- Work request
Output only the lines from the start of the entries through the line holding "shoes: present [334,804,405,843]". Each line must match the original exactly.

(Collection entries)
----------
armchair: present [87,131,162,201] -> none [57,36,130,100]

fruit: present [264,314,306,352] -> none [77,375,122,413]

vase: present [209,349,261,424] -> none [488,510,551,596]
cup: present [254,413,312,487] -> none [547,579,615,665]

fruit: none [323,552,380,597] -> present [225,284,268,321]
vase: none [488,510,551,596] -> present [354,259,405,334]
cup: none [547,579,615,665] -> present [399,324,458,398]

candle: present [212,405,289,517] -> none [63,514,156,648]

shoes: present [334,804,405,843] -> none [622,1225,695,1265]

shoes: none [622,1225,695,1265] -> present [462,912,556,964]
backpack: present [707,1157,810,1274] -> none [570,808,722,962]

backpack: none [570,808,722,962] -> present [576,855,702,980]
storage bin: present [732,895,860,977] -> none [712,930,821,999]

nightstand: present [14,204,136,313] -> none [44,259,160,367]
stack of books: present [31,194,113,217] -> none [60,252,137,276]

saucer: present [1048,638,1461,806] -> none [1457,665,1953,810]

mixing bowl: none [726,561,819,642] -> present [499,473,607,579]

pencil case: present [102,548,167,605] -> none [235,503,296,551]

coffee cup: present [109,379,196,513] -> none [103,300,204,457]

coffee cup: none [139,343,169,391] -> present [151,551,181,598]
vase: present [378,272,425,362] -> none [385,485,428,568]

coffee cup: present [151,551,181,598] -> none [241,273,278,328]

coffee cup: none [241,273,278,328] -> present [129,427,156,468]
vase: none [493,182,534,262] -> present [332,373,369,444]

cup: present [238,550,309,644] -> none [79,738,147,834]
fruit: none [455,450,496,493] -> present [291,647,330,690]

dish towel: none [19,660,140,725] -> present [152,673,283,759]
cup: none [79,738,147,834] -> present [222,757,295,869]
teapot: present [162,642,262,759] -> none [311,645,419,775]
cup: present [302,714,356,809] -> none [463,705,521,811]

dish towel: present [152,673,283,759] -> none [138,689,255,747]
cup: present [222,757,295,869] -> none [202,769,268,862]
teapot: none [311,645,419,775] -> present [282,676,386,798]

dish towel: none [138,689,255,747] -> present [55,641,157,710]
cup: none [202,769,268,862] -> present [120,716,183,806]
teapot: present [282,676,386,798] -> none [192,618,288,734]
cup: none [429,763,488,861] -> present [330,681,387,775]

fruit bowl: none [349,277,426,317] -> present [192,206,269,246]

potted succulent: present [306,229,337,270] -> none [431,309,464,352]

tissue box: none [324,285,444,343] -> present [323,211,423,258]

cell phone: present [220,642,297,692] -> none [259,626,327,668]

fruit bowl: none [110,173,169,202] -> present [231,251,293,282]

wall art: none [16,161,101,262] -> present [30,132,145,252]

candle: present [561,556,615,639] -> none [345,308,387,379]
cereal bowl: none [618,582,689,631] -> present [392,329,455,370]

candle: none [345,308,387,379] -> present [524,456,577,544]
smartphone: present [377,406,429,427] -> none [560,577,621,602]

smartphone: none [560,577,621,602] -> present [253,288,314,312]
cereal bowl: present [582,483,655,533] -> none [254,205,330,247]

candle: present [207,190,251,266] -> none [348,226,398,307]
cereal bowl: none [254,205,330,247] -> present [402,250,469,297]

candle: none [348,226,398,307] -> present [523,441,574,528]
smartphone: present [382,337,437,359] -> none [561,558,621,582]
----------
- Problem solution
armchair: present [87,131,162,201] -> none [57,36,130,100]

fruit: present [264,314,306,352] -> none [77,375,122,413]

vase: present [209,349,261,424] -> none [488,510,551,596]
cup: present [254,413,312,487] -> none [547,579,615,665]

fruit: none [323,552,380,597] -> present [225,284,268,321]
vase: none [488,510,551,596] -> present [354,259,405,334]
cup: none [547,579,615,665] -> present [399,324,458,398]

candle: present [212,405,289,517] -> none [63,514,156,648]

shoes: present [334,804,405,843] -> none [622,1225,695,1265]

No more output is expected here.